After a scan is created, you can run that scan multiple times. Each instance of that scan is saved as a scan job.

Learn more

To learn more about running a standard scan that does not use deep scanning for products, see the following information:

To learn more about running a deep scan, a scan that can find products that might have been installed with a nonstandard process or in a nonstandard location, see the following information:

Chapter 9. Running and managing standard scans

After you add sources and credentials for the parts of your IT infrastructure that you want to scan, you can begin running scans. In most situations, you can run a standard scan to find the environment and product data that is required to report on your Red Hat products.

Learn more

Run a standard scan to find products in standard locations. To learn more, see the following information:

When you begin running scans, there are several tasks that you can do to manage your scans. These tasks include updating the data for a scan by running a new scan job and managing active scans by pausing, resuming, and canceling them. To learn more, see the following information:

To learn more about how scans and scan jobs work, including how a scan job is processed by discovery and the states a scan job moves through during its life cycle, see the following information:

9.1. Running standard scans

You can run a new scan from the Sources view. You can run a scan for a single source or select multiple sources to combine into a single scan. Each time that you use the Sources view to run a scan, you are prompted to save it as a new scan.

After you run a scan for the first time, the scan is saved to the Scans view. From that view, you can run that scan again to update its data. Each time that you run a scan from the Scans view, it is saved as a new scan job for that scan.

Prerequisites

  • To run a scan, you must first add the sources that you want to scan and the credentials to access those sources.

Procedure

  1. From the Sources view, select one or more sources. You can select sources of different types to combine them into a single scan.
  2. Click the Scan button that is appropriate for the selected sources:

    • For a single source, click Scan on the row for that source. Selecting the check box for the source is optional.
    • If you selected multiple sources, click Scan in the toolbar. The Scan wizard opens.
  3. In the Name field, enter a descriptive name for the scan.
  4. If you want to change the default number of maximum concurrent scans, set a new value in the Maximum concurrent scans field. This value is the maximum number of machines or virtual machines that are scanned in parallel during a scan.
  5. To use the default scanning process, allow the Deep scan for these products check boxes to remain in the default, cleared state.
  6. To begin the scan process, click Scan.

Verification steps

When the scan process begins, a notification displays in the Sources view.
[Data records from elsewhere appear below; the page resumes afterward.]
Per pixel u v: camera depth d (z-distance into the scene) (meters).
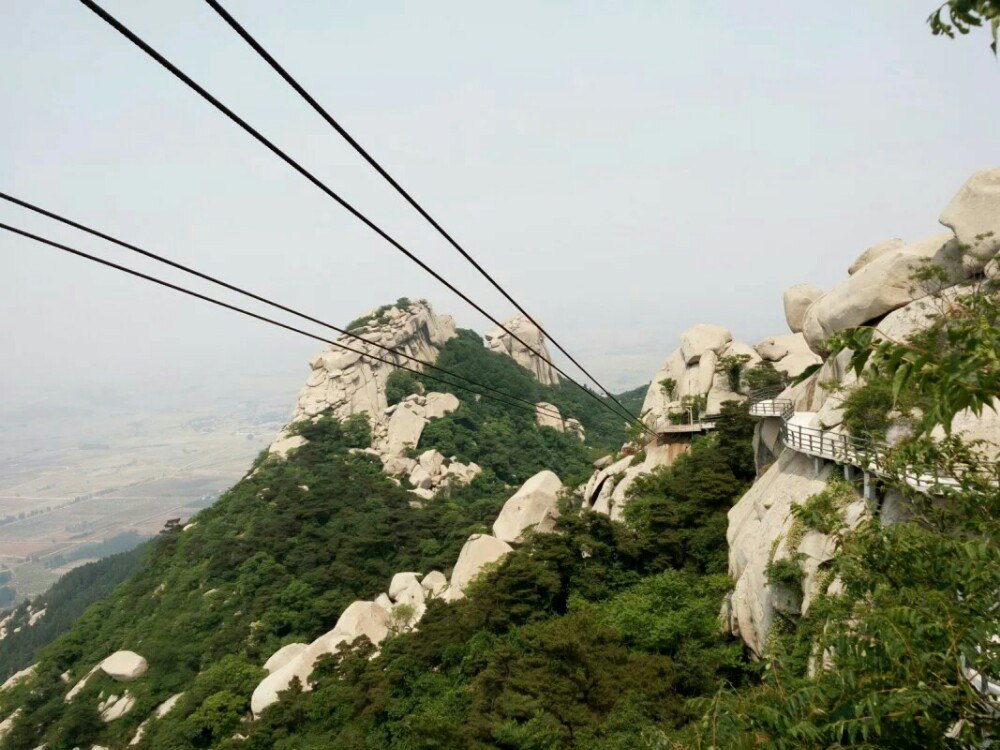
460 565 63.44
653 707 27.69
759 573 30.12
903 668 5.46
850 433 27.50
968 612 5.99
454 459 123.44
The running scan also displays in the Scans view, with a message about the progress of the scan.

9.2. Running a new scan job

After you name a scan and run it for the first time, it is added to the Scans view. You can then run a new instance of that scan, known as a scan job, to update the data that is gathered for that scan.

Procedure

  1. From the Scans view, click the Run Scan icon in the scan details.

    Note

    In the scan details, if the most recent scan job did not complete successfully, this icon is labeled Retry Scan.

Verification steps

When the scan process begins, a notification displays with a message about the progress of the scan.

  1. In the scan details, expand Previous to view all previous scan jobs.

9.3. Pausing, resuming, and canceling scans

As you begin running scans, you might need to stop a scan job that is currently running. There might be various business reasons that require you to do this, for example, the need to do an emergency fix due to an alert from your IT health monitoring system or the need to run a higher priority scan that consumes more CPU resources if a lower priority scan is currently running.

You can stop a scan job by either pausing it or canceling it. You can resume a paused scan job, but you cannot resume a canceled scan job.

Procedure

To pause a scan job that is running:

  1. From the Scans view, find the scan that contains the scan job that you want to pause.
  2. Click Pause Scan.

    Note

    If you have multiple scans running at the same time, it might take several moments after starting a scan for the Pause Scan icon to appear.

To resume a scan job that is paused:

  1. From the Scans view, find the scan that contains the scan job that you want to resume.
  2. Click Resume Scan.

To cancel a scan job that is running:

  1. From the Scans view, find the scan that contains the scan job that you want to cancel.
  2. Click Cancel Scan.

9.4. About scans and scan jobs

After you create sources and credentials, you can create scans. A scan is an object that groups sources into a unit that can be inspected, or scanned, in a reproducible way. Each time that you run a saved scan, that instance is saved as a scan job. The output of a scan job is a report, the collection of facts gathered for all IT resources that are contained in that source.

A scan includes at least one source and the credentials that were associated with that source at source creation time. When the scan job runs, it uses the provided credentials to contact the assets contained in the source and then it inspects the assets to gather facts about those assets for the report. You can add multiple sources to a single scan, including a combination of different types of sources into a single scan.

9.5. Scan job processing

A scan job moves through two phases, or tasks, while it is being processed. These two tasks are the connection task and the inspection task.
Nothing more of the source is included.